## Extracted material
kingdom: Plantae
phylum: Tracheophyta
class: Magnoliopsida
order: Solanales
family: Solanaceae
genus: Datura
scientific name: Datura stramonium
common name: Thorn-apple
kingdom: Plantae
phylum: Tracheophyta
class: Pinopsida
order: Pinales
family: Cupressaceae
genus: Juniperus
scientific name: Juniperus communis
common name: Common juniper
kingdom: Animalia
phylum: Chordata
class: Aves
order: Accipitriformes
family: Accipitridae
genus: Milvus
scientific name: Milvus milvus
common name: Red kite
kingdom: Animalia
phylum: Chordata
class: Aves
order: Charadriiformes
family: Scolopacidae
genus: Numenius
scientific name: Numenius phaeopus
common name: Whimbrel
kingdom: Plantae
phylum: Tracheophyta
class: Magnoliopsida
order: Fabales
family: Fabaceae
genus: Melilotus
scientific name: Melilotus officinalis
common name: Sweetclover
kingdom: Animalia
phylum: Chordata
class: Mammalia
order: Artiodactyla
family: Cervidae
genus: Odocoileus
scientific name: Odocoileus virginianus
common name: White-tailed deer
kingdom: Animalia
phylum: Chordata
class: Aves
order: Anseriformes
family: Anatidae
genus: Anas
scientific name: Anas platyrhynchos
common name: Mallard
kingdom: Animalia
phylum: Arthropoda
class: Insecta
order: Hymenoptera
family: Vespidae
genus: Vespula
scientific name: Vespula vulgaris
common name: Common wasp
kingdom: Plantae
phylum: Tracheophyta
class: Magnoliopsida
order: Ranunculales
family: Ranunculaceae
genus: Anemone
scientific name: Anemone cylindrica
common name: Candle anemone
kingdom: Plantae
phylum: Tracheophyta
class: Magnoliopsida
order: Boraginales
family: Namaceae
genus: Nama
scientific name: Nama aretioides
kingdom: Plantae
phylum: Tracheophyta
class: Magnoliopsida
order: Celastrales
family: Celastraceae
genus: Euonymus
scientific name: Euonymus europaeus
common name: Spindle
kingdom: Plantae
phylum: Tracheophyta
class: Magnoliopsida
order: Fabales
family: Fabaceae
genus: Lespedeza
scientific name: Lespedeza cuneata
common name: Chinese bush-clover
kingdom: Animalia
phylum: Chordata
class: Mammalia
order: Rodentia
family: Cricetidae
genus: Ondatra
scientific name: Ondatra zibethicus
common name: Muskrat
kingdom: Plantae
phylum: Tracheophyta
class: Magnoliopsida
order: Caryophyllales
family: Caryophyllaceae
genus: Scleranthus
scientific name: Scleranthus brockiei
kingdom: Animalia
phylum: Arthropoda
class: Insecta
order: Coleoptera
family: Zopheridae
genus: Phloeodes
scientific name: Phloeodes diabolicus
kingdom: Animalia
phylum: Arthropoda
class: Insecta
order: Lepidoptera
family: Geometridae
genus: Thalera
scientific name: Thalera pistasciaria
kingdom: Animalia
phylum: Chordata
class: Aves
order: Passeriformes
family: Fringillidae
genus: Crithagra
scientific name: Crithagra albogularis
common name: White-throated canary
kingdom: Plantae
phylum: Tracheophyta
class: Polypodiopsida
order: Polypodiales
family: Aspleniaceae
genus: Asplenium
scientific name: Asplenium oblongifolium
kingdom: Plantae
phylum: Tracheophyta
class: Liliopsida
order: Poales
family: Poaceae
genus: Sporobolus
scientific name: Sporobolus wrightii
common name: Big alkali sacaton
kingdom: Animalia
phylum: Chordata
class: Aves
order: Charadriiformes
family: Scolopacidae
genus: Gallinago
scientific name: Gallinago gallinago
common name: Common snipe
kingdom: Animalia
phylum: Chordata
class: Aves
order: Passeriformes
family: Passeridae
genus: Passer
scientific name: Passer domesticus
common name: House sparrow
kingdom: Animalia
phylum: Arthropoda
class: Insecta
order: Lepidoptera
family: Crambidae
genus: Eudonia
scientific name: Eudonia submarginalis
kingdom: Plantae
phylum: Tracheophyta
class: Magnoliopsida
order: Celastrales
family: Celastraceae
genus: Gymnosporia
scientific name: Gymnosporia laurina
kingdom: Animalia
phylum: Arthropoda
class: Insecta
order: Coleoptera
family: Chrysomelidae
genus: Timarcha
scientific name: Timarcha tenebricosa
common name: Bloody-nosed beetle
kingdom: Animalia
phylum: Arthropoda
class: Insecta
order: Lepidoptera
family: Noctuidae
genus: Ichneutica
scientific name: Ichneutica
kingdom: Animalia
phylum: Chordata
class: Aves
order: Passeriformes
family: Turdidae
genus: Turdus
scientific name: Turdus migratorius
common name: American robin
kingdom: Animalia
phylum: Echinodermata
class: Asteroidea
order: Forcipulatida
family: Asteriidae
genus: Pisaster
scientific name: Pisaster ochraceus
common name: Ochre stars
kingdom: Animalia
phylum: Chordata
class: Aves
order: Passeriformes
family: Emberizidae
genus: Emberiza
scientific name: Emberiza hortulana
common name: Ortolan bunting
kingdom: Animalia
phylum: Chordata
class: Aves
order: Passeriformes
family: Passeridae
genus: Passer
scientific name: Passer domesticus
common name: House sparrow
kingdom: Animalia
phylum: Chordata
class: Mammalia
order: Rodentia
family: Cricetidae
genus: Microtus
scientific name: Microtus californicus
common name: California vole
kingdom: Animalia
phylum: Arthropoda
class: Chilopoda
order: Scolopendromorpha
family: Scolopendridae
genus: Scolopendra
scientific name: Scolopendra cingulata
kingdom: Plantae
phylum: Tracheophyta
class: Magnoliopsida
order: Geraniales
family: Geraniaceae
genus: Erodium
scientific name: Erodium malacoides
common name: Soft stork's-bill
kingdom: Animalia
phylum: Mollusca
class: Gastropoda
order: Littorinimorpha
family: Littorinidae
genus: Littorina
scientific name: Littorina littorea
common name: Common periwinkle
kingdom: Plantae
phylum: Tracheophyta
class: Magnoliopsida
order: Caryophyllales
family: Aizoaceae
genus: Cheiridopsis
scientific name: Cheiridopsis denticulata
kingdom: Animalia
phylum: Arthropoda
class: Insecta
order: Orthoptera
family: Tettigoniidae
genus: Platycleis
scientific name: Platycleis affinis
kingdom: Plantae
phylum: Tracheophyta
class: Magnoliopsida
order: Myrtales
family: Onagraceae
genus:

## Task
Reproduce every line above for all of the items, keeping each word, letter, and punctuation mark unchanged.

## Result for this task
kingdom: Plantae
phylum: Tracheophyta
class: Magnoliopsida
order: Solanales
family: Solanaceae
genus: Datura
scientific name: Datura stramonium
common name: Thorn-apple
kingdom: Plantae
phylum: Tracheophyta
class: Pinopsida
order: Pinales
family: Cupressaceae
genus: Juniperus
scientific name: Juniperus communis
common name: Common juniper
kingdom: Animalia
phylum: Chordata
class: Aves
order: Accipitriformes
family: Accipitridae
genus: Milvus
scientific name: Milvus milvus
common name: Red kite
kingdom: Animalia
phylum: Chordata
class: Aves
order: Charadriiformes
family: Scolopacidae
genus: Numenius
scientific name: Numenius phaeopus
common name: Whimbrel
kingdom: Plantae
phylum: Tracheophyta
class: Magnoliopsida
order: Fabales
family: Fabaceae
genus: Melilotus
scientific name: Melilotus officinalis
common name: Sweetclover
kingdom: Animalia
phylum: Chordata
class: Mammalia
order: Artiodactyla
family: Cervidae
genus: Odocoileus
scientific name: Odocoileus virginianus
common name: White-tailed deer
kingdom: Animalia
phylum: Chordata
class: Aves
order: Anseriformes
family: Anatidae
genus: Anas
scientific name: Anas platyrhynchos
common name: Mallard
kingdom: Animalia
phylum: Arthropoda
class: Insecta
order: Hymenoptera
family: Vespidae
genus: Vespula
scientific name: Vespula vulgaris
common name: Common wasp
kingdom: Plantae
phylum: Tracheophyta
class: Magnoliopsida
order: Ranunculales
family: Ranunculaceae
genus: Anemone
scientific name: Anemone cylindrica
common name: Candle anemone
kingdom: Plantae
phylum: Tracheophyta
class: Magnoliopsida
order: Boraginales
family: Namaceae
genus: Nama
scientific name: Nama aretioides
kingdom: Plantae
phylum: Tracheophyta
class: Magnoliopsida
order: Celastrales
family: Celastraceae
genus: Euonymus
scientific name: Euonymus europaeus
common name: Spindle
kingdom: Plantae
phylum: Tracheophyta
class: Magnoliopsida
order: Fabales
family: Fabaceae
genus: Lespedeza
scientific name: Lespedeza cuneata
common name: Chinese bush-clover
kingdom: Animalia
phylum: Chordata
class: Mammalia
order: Rodentia
family: Cricetidae
genus: Ondatra
scientific name: Ondatra zibethicus
common name: Muskrat
kingdom: Plantae
phylum: Tracheophyta
class: Magnoliopsida
order: Caryophyllales
family: Caryophyllaceae
genus: Scleranthus
scientific name: Scleranthus brockiei
kingdom: Animalia
phylum: Arthropoda
class: Insecta
order: Coleoptera
family: Zopheridae
genus: Phloeodes
scientific name: Phloeodes diabolicus
kingdom: Animalia
phylum: Arthropoda
class: Insecta
order: Lepidoptera
family: Geometridae
genus: Thalera
scientific name: Thalera pistasciaria
kingdom: Animalia
phylum: Chordata
class: Aves
order: Passeriformes
family: Fringillidae
genus: Crithagra
scientific name: Crithagra albogularis
common name: White-throated canary
kingdom: Plantae
phylum: Tracheophyta
class: Polypodiopsida
order: Polypodiales
family: Aspleniaceae
genus: Asplenium
scientific name: Asplenium oblongifolium
kingdom: Plantae
phylum: Tracheophyta
class: Liliopsida
order: Poales
family: Poaceae
genus: Sporobolus
scientific name: Sporobolus wrightii
common name: Big alkali sacaton
kingdom: Animalia
phylum: Chordata
class: Aves
order: Charadriiformes
family: Scolopacidae
genus: Gallinago
scientific name: Gallinago gallinago
common name: Common snipe
kingdom: Animalia
phylum: Chordata
class: Aves
order: Passeriformes
family: Passeridae
genus: Passer
scientific name: Passer domesticus
common name: House sparrow
kingdom: Animalia
phylum: Arthropoda
class: Insecta
order: Lepidoptera
family: Crambidae
genus: Eudonia
scientific name: Eudonia submarginalis
kingdom: Plantae
phylum: Tracheophyta
class: Magnoliopsida
order: Celastrales
family: Celastraceae
genus: Gymnosporia
scientific name: Gymnosporia laurina
kingdom: Animalia
phylum: Arthropoda
class: Insecta
order: Coleoptera
family: Chrysomelidae
genus: Timarcha
scientific name: Timarcha tenebricosa
common name: Bloody-nosed beetle
kingdom: Animalia
phylum: Arthropoda
class: Insecta
order: Lepidoptera
family: Noctuidae
genus: Ichneutica
scientific name: Ichneutica
kingdom: Animalia
phylum: Chordata
class: Aves
order: Passeriformes
family: Turdidae
genus: Turdus
scientific name: Turdus migratorius
common name: American robin
kingdom: Animalia
phylum: Echinodermata
class: Asteroidea
order: Forcipulatida
family: Asteriidae
genus: Pisaster
scientific name: Pisaster ochraceus
common name: Ochre stars
kingdom: Animalia
phylum: Chordata
class: Aves
order: Passeriformes
family: Emberizidae
genus: Emberiza
scientific name: Emberiza hortulana
common name: Ortolan bunting
kingdom: Animalia
phylum: Chordata
class: Aves
order: Passeriformes
family: Passeridae
genus: Passer
scientific name: Passer domesticus
common name: House sparrow
kingdom: Animalia
phylum: Chordata
class: Mammalia
order: Rodentia
family: Cricetidae
genus: Microtus
scientific name: Microtus californicus
common name: California vole
kingdom: Animalia
phylum: Arthropoda
class: Chilopoda
order: Scolopendromorpha
family: Scolopendridae
genus: Scolopendra
scientific name: Scolopendra cingulata
kingdom: Plantae
phylum: Tracheophyta
class: Magnoliopsida
order: Geraniales
family: Geraniaceae
genus: Erodium
scientific name: Erodium malacoides
common name: Soft stork's-bill
kingdom: Animalia
phylum: Mollusca
class: Gastropoda
order: Littorinimorpha
family: Littorinidae
genus: Littorina
scientific name: Littorina littorea
common name: Common periwinkle
kingdom: Plantae
phylum: Tracheophyta
class: Magnoliopsida
order: Caryophyllales
family: Aizoaceae
genus: Cheiridopsis
scientific name: Cheiridopsis denticulata
kingdom: Animalia
phylum: Arthropoda
class: Insecta
order: Orthoptera
family: Tettigoniidae
genus: Platycleis
scientific name: Platycleis affinis
kingdom: Plantae
phylum: Tracheophyta
class: Magnoliopsida
order: Myrtales
family: Onagraceae
genus:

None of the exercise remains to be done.